AE will contribute the ownership of the equity

shares to Genco at book value. In other words, all

transactions will be at book value. AP represents

that such intra-system transfers at book value

generate no profit or loss to participating

entities and are fair to all entities concerned.

     The rate reductions and pricing assurances

approved by the Commission as part of Phase I of

AP's functional separation plan are unaffected by

the transfer of these Virginia hydroelectric

stations. In addition, AP's assurances of

available generating capacity set forth in the

Memorandum of Understanding ("MOU") approved by

the Commission as part of Phase I are not affected

by the transfer of these Virginia hydroelectric

facilities. Further, AP's commitments to operate

and maintain its Virginia distribution system at

or above historical average reliability or service

levels as set forth in the MOU approved by the

Commission in Phase I are also unaffected by the

transfer of these facilities.

     The end result will be an entity owning the

same assets at the same book value as before the

transfer but with all electric generating

facilities functionally separated from

transmission and distribution facilities. These

actions of functional separation are being taken

to comply with Virginia's Electric Utility

Restructuring Act, specifically  56-590 B of the

Act. Functional separation of generation into a

non-regulated entity may or may not increase

business risk for the utility. Such legislation

assumes that the potential benefits of a

deregulated generation services market outweigh

any risks inherent in such an approach for

delivering public utility services.

                           3

<PAGE>

     The proposed transfers will functionally

separate AP's Virginia hydroelectric facilities

from AP's distribution and transmission

facilities. This functional separation is being

carried out consistent with the requirements of

the Virginia Electric Utility Restructuring Act.

*RECORDED INFORMATION*
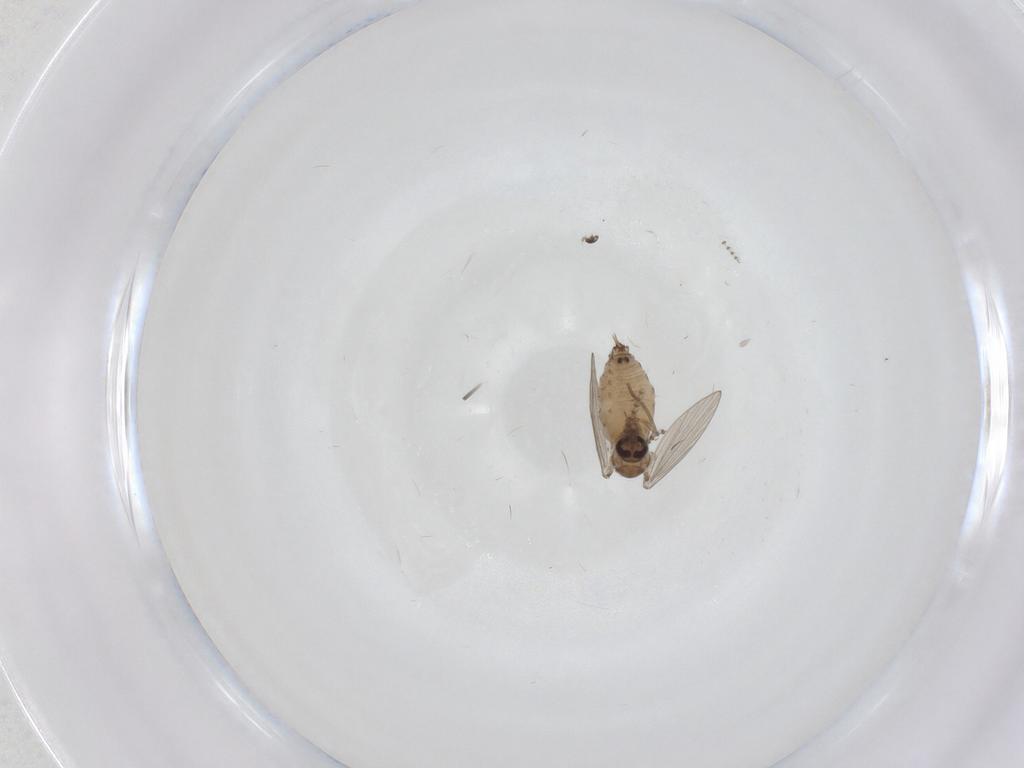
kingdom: Animalia
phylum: Arthropoda
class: Insecta
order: Diptera
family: Psychodidae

*TO DO*
From the excerpt on transferring AP's Virginia hydroelectric stations, write out word for word the passage that opens with the words containing "shares to Genco" and closes with "all entities concerned.".

*ANSWER*
shares to Genco at book value. In other words, all

transactions will be at book value. AP represents

that such intra-system transfers at book value

generate no profit or loss to participating

entities and are fair to all entities concerned.